Preguntas sobre el texto
a. Según el texto sobre la contaminación en Saltillo, ¿cuántas familias conviven a diario con la lluvia de metales pesados?
b. Transcribe del texto sobre la contaminación en Saltillo todo lo que va desde "Coahuila bajo una" hasta "calles y vidas.".
c. Prosigue el texto sobre la contaminación en Saltillo a partir del punto en que se detiene.

Coahuila bajo una lluvia tóxica invisible: metales pesados invaden hogares
La realidad supera a las estadísticas en el poniente de Saltillo, Coahuila, donde más de 300 familias conviven diariamente con una amenaza invisible pero tangible: una lluvia constante de metales pesados que emana de la planta automotriz Tupy. Un estudio científico del CIQA ha confirmado lo que los vecinos denuncian desde hace casi una década: el aire que respiran está contaminado con partículas metálicas que se depositan en sus hogares, calles y vidas.
Una mancha oscura que no se borra
Las imágenes satelitales revelan una mancha oscura que rodea la planta industrial, una evidencia gráfica de la contaminación que los residentes de colonias como La Salle experimentan a diario. Arturo Domínguez, vecino de la zona, describe con crudeza la situación: "Las casas cercanas a Tupy reciben polvos que no corresponden a lo natural de nuestra ciudad. Son polvos de color negro oscuro que entran a las casas y dejan residuos finos. A veces no se nota, pero al pasar el dedo por un perfil queda totalmente negro".

Elementos listados en un conjunto de datos

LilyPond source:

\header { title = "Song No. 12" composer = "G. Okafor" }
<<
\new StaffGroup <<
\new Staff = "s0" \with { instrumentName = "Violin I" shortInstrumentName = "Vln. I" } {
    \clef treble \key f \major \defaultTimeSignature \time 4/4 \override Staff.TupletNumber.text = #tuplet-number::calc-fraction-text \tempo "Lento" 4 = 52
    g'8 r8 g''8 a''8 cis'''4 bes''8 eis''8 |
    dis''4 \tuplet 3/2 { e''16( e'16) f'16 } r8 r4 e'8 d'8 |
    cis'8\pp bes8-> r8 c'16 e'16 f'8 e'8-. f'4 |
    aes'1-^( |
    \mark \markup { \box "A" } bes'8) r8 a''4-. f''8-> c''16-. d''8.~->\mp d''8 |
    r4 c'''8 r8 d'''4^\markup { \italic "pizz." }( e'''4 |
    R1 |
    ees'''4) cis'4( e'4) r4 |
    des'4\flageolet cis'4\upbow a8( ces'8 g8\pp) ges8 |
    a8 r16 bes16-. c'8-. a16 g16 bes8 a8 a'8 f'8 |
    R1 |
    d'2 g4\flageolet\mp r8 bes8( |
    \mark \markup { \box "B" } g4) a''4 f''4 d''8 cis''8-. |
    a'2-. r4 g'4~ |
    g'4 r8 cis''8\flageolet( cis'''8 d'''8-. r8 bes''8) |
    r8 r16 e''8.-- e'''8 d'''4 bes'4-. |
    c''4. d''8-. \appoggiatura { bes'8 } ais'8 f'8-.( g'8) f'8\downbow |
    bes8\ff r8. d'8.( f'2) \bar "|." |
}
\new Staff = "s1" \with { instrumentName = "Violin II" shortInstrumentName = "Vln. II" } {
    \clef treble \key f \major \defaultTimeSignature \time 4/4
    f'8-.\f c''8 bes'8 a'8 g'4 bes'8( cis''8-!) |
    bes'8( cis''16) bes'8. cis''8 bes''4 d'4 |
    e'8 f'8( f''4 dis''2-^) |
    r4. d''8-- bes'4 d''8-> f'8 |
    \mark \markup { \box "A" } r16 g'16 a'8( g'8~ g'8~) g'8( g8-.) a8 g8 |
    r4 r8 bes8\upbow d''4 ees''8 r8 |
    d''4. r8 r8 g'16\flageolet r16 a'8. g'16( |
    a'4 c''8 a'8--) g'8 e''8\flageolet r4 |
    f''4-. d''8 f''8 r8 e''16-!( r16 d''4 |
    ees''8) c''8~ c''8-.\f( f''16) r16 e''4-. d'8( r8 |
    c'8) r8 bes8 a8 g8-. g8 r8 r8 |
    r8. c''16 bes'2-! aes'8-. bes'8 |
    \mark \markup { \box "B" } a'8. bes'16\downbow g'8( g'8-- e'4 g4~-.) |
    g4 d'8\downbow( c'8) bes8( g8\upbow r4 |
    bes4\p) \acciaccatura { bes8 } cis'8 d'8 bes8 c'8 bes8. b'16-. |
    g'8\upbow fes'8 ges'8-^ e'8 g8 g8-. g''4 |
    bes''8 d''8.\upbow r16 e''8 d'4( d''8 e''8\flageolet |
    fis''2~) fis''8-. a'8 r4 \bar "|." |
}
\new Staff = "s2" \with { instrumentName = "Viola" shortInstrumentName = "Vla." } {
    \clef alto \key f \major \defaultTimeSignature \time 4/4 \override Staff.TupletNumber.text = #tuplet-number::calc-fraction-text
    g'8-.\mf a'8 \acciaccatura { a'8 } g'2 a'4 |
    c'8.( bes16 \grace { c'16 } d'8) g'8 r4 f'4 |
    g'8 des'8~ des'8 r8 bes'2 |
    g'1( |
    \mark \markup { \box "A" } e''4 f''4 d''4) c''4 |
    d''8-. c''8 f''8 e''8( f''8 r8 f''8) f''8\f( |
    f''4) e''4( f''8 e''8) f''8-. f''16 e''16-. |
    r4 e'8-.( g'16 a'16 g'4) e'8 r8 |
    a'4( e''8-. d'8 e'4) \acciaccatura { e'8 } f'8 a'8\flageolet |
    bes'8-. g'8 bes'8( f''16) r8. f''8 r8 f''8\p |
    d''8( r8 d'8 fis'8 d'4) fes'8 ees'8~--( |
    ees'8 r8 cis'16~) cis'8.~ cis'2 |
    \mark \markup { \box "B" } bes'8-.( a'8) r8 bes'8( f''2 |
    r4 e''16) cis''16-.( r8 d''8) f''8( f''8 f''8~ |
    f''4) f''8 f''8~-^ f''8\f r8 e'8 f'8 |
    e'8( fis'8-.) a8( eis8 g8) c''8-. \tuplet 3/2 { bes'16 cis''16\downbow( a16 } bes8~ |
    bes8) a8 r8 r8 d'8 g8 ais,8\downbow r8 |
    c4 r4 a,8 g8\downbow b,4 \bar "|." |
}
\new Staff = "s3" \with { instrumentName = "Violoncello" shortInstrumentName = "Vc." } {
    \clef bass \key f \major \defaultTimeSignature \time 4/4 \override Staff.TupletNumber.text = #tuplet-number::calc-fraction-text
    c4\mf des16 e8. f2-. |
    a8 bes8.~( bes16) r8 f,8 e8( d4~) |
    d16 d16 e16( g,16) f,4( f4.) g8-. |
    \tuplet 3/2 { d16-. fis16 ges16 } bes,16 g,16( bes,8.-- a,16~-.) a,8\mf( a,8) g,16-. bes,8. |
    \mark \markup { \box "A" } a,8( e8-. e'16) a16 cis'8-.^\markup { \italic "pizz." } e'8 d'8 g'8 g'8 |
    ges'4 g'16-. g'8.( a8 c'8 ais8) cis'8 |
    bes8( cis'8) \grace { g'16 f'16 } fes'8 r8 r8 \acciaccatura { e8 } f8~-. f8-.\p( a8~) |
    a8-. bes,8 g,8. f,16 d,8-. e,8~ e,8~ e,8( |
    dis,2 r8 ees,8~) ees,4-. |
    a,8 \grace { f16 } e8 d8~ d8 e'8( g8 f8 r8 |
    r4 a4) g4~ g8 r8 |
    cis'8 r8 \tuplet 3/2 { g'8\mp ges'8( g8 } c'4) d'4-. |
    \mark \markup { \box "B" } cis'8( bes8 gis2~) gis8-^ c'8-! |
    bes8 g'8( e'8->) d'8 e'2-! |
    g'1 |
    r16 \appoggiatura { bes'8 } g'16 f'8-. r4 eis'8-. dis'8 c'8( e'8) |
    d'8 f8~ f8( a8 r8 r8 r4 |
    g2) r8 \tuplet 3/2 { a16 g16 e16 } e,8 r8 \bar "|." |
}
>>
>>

Clave de respuestas
a. Más de 300 familias.

b.
Coahuila bajo una lluvia tóxica invisible: metales pesados invaden hogares
La realidad supera a las estadísticas en el poniente de Saltillo, Coahuila, donde más de 300 familias conviven diariamente con una amenaza invisible pero tangible: una lluvia constante de metales pesados que emana de la planta automotriz Tupy. Un estudio científico del CIQA ha confirmado lo que los vecinos denuncian desde hace casi una década: el aire que respiran está contaminado con partículas metálicas que se depositan en sus hogares, calles y vidas.

c.
Lo más alarmante, según Domínguez, es que algunas partículas reaccionan ante imanes, confirmando su naturaleza metálica. Esta contaminación ha transformado la rutina diaria de los habitantes, quienes deben barrer sus cocheras hasta dos veces al día y protegen sus autos con lonas para evitar que los residuos los dañen.
Nueve años de denuncias y respuestas insuficientes
Pese a casi una década de quejas formales, los vecinos aseguran que la respuesta de las autoridades ha sido totalmente insuficiente. La Profepa, según denuncian, se limitó a imponer una multa a la empresa, medida que consideran inefectiva para detener las emisiones contaminantes.
"Para nosotros no sirve de nada que le pongan una multa si se repiten o vuelven a reincidir en ese tipo de emisiones fuera de la norma", afirma Domínguez con frustración. La exigencia ciudadana es clara: más allá de sanciones económicas, requieren que las autoridades federales prioricen la salud de las familias afectadas.
Un llamado a la responsabilidad social y gubernamental
Los estudios científicos advierten que la exposición prolongada a estos metales pesados puede causar daños irreversibles a la salud después de 20 años de inhalación constante. Ante esta amenaza, los vecinos exigen acción inmediata.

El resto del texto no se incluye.